AWS provides a rich set of governance tools, but they require deliberate configuration for AI workloads. This guide covers the practical setup for governing AI systems on AWS.

Account Structure with AWS Organizations

Establish a multi-account structure that separates AI workloads by environment and sensitivity. A typical structure includes a management account (billing and Organizations management only), a security account (centralized logging and security tooling), a shared services account (model registry, artifact stores), and separate accounts for AI development, staging, and production. Use Organizational Units (OUs) to group AI accounts and apply policies consistently.

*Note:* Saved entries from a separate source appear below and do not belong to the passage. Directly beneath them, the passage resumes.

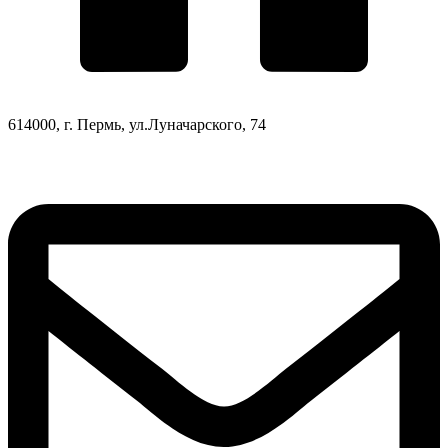
614000, г. Пермь, ул.Луначарского, 74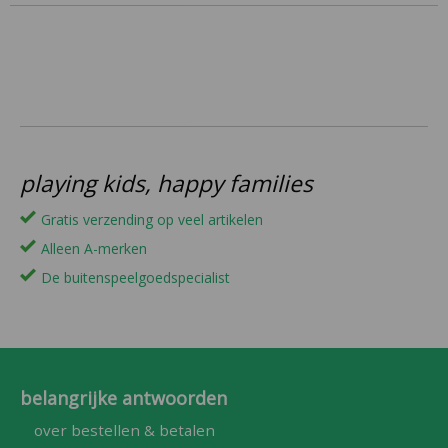
playing kids, happy families
Gratis verzending op veel artikelen
Alleen A-merken
De buitenspeelgoedspecialist
belangrijke antwoorden
over bestellen & betalen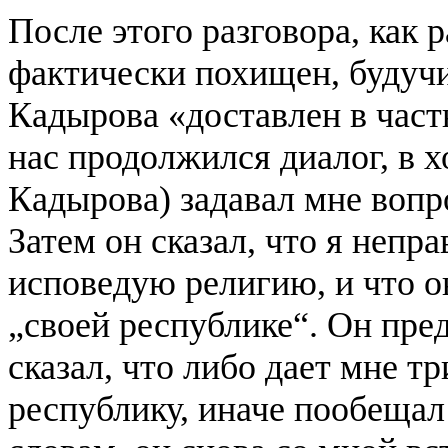
После этого разговора, как 
фактически похищен, будучи
Кадырова «доставлен в част
нас продолжился диалог, в х
Кадырова) задавал мне вопр
Затем он сказал, что я непр
исповедую религию, и что он
„своей республике“. Он пре
сказал, что либо дает мне тр
республику, иначе пообещал 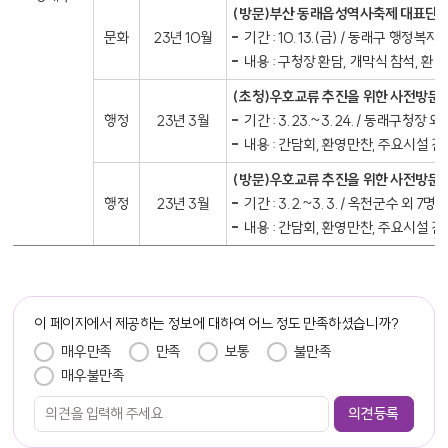
(방문)부산 동래읍성역사축제 대표단 
문화
23년 10월
기간 : 10. 13.(금) / 동래구 행정복
내용 : 구청장 환담, 개막식 참석, 환
(초청)우호교류 추진을 위한 사전방문
행정
23년 3월
기간 : 3. 23.~3. 24. / 동래구청장 
내용 : 간담회, 환영만찬, 주요시설 견
(방문)우호교류 추진을 위한 사전방문
행정
23년 3월
기간 : 3. 2.~3. 3. / 옥천군수 외 7명
내용 : 간담회, 환영만찬, 주요시설 견
이 페이지에서 제공하는 정보에 대하여 어느 정도 만족하셨습니까?
만족도 조사
매우만족
만족
보통
불만족
매우불만족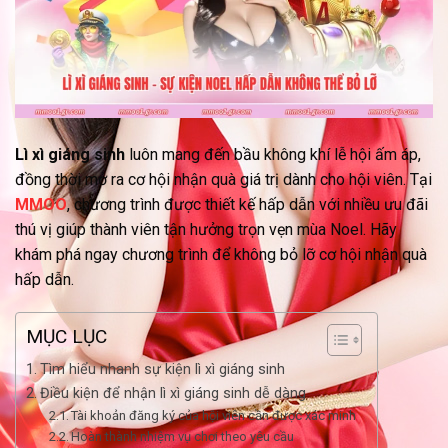
Lì xì giáng sinh
luôn mang đến bầu không khí lễ hội ấm áp,
đồng thời mở ra cơ hội nhận quà giá trị dành cho hội viên. Tại
MMOO
, chương trình được thiết kế hấp dẫn với nhiều ưu đãi
thú vị giúp thành viên tận hưởng trọn vẹn mùa Noel. Hãy
khám phá ngay chương trình để không bỏ lỡ cơ hội nhận quà
hấp dẫn.
MỤC LỤC
Tìm hiểu nhanh sự kiện lì xì giáng sinh
Điều kiện để nhận lì xì giáng sinh dễ dàng
Tài khoản đăng ký của hội viên cần được xác minh
Hoàn thành nhiệm vụ chơi theo yêu cầu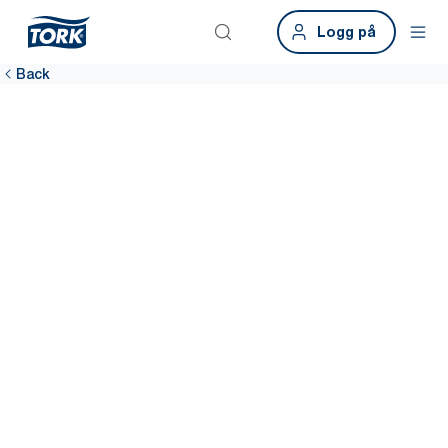
Logg på
Back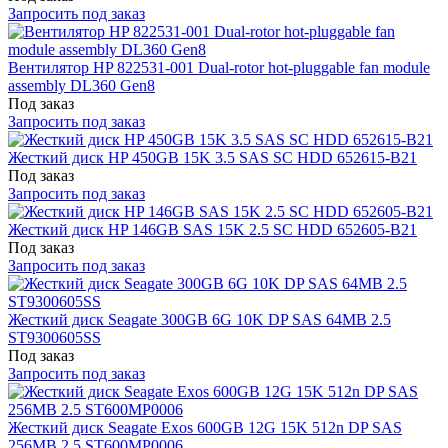
Запросить под заказ
Вентилятор HP 822531-001 Dual-rotor hot-pluggable fan module
assembly DL360 Gen8
Под заказ
Запросить под заказ
Жесткий диск HP 450GB 15K 3.5 SAS SC HDD 652615-B21
Под заказ
Запросить под заказ
Жесткий диск HP 146GB SAS 15K 2.5 SC HDD 652605-B21
Под заказ
Запросить под заказ
Жесткий диск Seagate 300GB 6G 10K DP SAS 64MB 2.5
ST9300605SS
Под заказ
Запросить под заказ
Жесткий диск Seagate Exos 600GB 12G 15K 512n DP SAS
256MB 2.5 ST600MP0006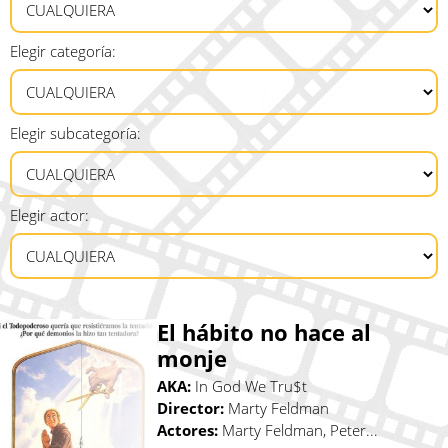
Elegir categoría:
Elegir subcategoría:
Elegir actor:
El hábito no hace al
monje
AKA:
In God We Tru$t
Director:
Marty Feldman
Actores:
Marty Feldman, Peter...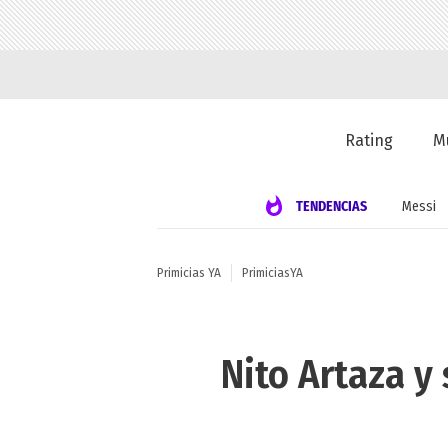
Rating
M
TENDENCIAS
Messi
Primicias YA
PrimiciasYA
Nito Artaza y 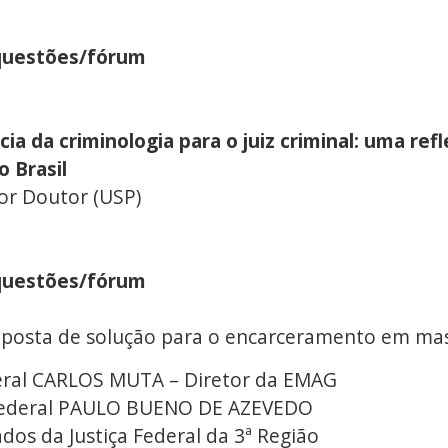
questões/fórum
 da criminologia para o juiz criminal: uma refl
 Brasil
or Doutor (USP)
questões/fórum
proposta de solução para o encarceramento em
ral CARLOS MUTA – Diretor da EMAG
Federal PAULO BUENO DE AZEVEDO
dos da Justiça Federal da 3ª Região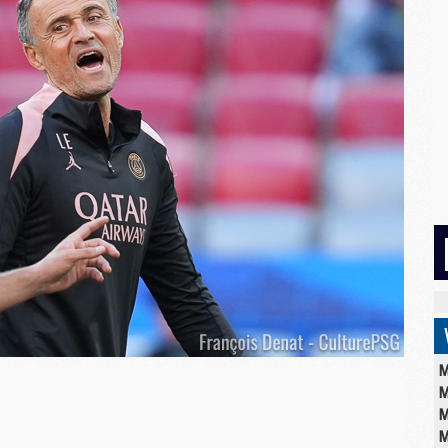
M
M
M
M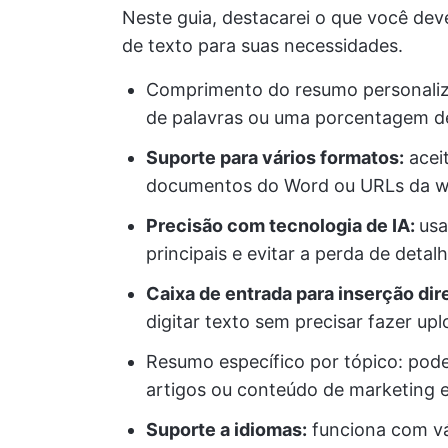
Neste guia, destacarei o que você dev
de texto para suas necessidades.
Comprimento do resumo personalizá
de palavras ou uma porcentagem d
Suporte para vários formatos:
acei
documentos do Word ou URLs da 
Precisão com tecnologia de IA:
usa
principais e evitar a perda de detal
Caixa de entrada para inserção dire
digitar texto sem precisar fazer up
Resumo específico por tópico: pode 
artigos ou conteúdo de marketing 
Suporte a idiomas:
funciona com vá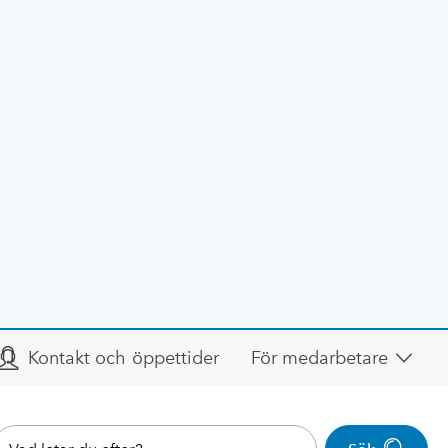
Kontakt och öppettider
För medarbetare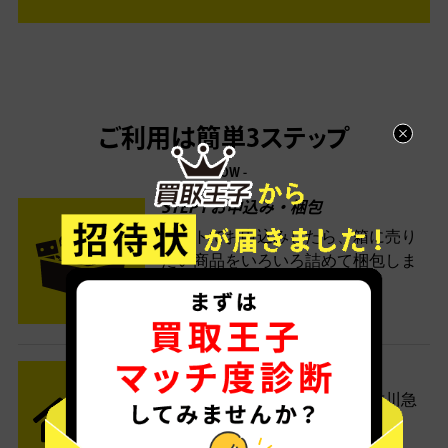
ご利用は簡単3ステップ
- FLOW -
STEP1 お申込み・梱包
ネットでお申込みしたら、箱に売り
たい商品をいろいろ詰めて梱包しま
す。
STEP2 発送
送料無料でご自宅から発送！佐川急
便がご自宅まで引き取りに伺いま
す。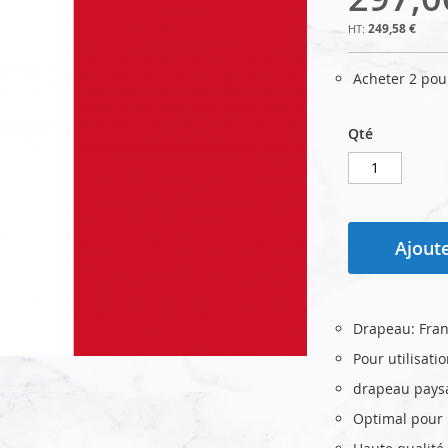
249,58 €
Acheter 2 po
Qté
Ajoute
Drapeau: Fra
Pour utilisati
drapeau pays
Optimal pour u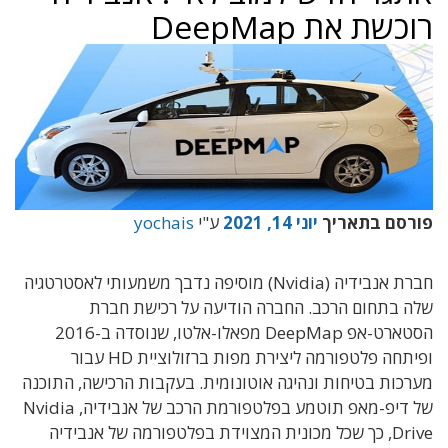
רוכשת את DeepMap
פורסם בתאריך
יוני 14, 2021
ע"י
yochais
חברת אנבידיה (Nvidia) מוסיפה נדבך משמעותי לאסטרטגיה
שלה בתחום הרכב. החברה הודיעה על רכישת חברת
הסטארט-אפ DeepMap מפאלו-אלטו, שנוסדה ב-2016
ופיתחה פלטפורמה ליצירת מפות ברזולוציית HD עבור
מערכות בטיחות ונהיגה אוטונומית. בעקבות הרכישה, התוכנה
של דיפ-מאפ תוטמע בפלטפורמת הרכב של אנבידיה, Nvidia
Drive, כך שכל מכונית המצוידת בפלטפורמה של אנבידיה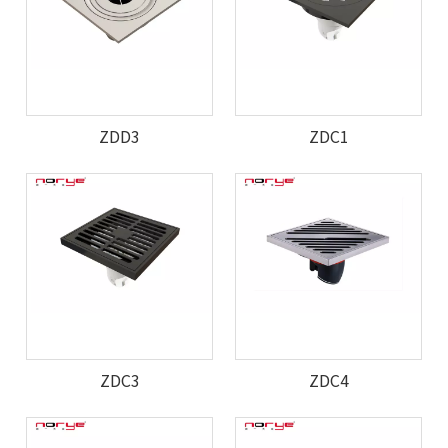
ZDD3
ZDC1
ZDC3
ZDC4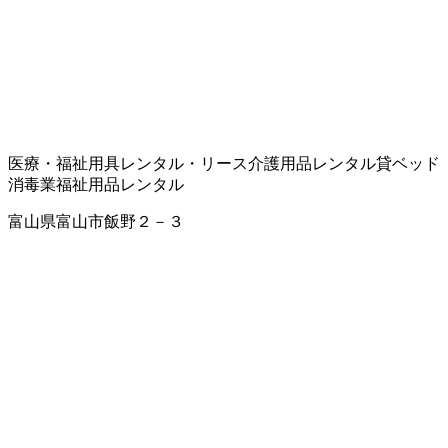
医療・福祉用具レンタル・リース
介護用品レンタル
貸ベッド
消毒業
福祉用品レンタル
富山県富山市飯野２－３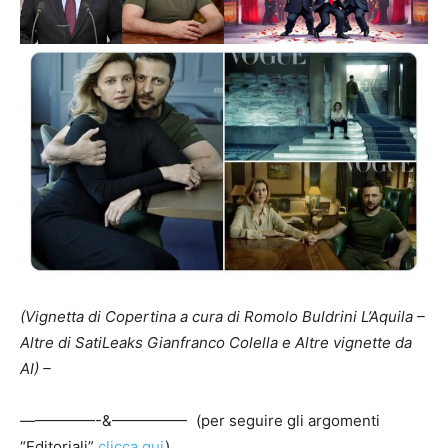
(Vignetta di Copertina a cura di Romolo Buldrini L’Aquila –
Altre di SatiLeaks Gianfranco Colella e Altre vignette da
AI) –
—————-&————— (per seguire gli argomenti
“Editoriali”
clicca qui
)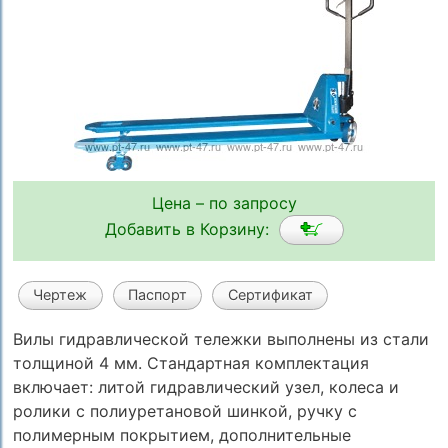
Цена – по запросу
Добавить в Корзину:
Чертеж
Паспорт
Сертификат
Вилы гидравлической тележки выполнены из стали
толщиной 4 мм. Стандартная комплектация
включает: литой гидравлический узел, колеса и
ролики с полиуретановой шинкой, ручку с
полимерным покрытием, дополнительные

Service Control Policies for AI

SCPs restrict what services and actions are available in member accounts. For AI workloads, implement SCPs that restrict SageMaker, Bedrock, and EC2 GPU instances to approved regions (supporting data sovereignty requirements), prevent creation of public S3 buckets containing training data, require encryption on all SageMaker endpoints, prevent disabling of CloudTrail and GuardDuty, and restrict which foundation models can be accessed through Bedrock.

Tagging Strategy

Implement a mandatory tagging policy for all AI resources. Required tags should include project, environment, cost-center, data-classification, model-name, and owner. Use AWS Config rules to detect untagged resources. Tag enforcement is critical for AI workloads because GPU instances are expensive and orphaned resources accumulate costs quickly.

Cost Governance

AI workloads can generate significant costs from GPU training instances, Bedrock API calls, and large data storage. Implement AWS Budgets with alerts at 50%, 80%, and 100% of monthly targets. Use Cost Anomaly Detection to catch unexpected spending spikes from runaway training jobs. Configure SageMaker managed spot training to reduce training costs by up to 90%. Set up automatic shutdown of idle notebook instances and training jobs with maximum runtime limits.

Security Controls

IAM policies - Implement least-privilege access for AI resources. Data scientists should have access to development SageMaker notebooks but not production endpoints. Model deployment should require approval through a CI/CD pipeline. VPC configuration - Run SageMaker training and inference in private subnets with no direct internet access. Use VPC endpoints for S3, SageMaker, and Bedrock. Encryption - Enable default encryption on S3 buckets, EBS volumes, and SageMaker storage using KMS keys managed by the security team. Logging - Enable CloudTrail for all API calls, SageMaker experiment tracking, and Bedrock model invocation logging.

Data Governance

Configure S3 bucket policies and IAM roles to enforce data access controls. Use AWS Lake Formation for fine-grained access control on training data in data lakes. Implement S3 Object Lock for training data that must be retained for compliance. Use Macie to automatically discover and classify sensitive data in training datasets.

Compliance Monitoring

Deploy AWS Config rules to continuously monitor compliance. Key rules include checking that SageMaker endpoints use encryption, S3 buckets are not public, VPC flow logs are enabled, and IAM roles follow least-privilege principles. Use Security Hub to aggregate findings from Config, GuardDuty, Inspector, and Macie into a single dashboard. Map findings to specific compliance requirements (GDPR, NIS2, industry standards).

Automation

Define all governance controls as Infrastructure as Code using CDK or Terraform. This ensures consistency across accounts and environments. Use AWS Service Catalog to provide pre-approved AI infrastructure templates that include all required governance controls, allowing AI teams to provision compliant infrastructure without manually configuring security settings.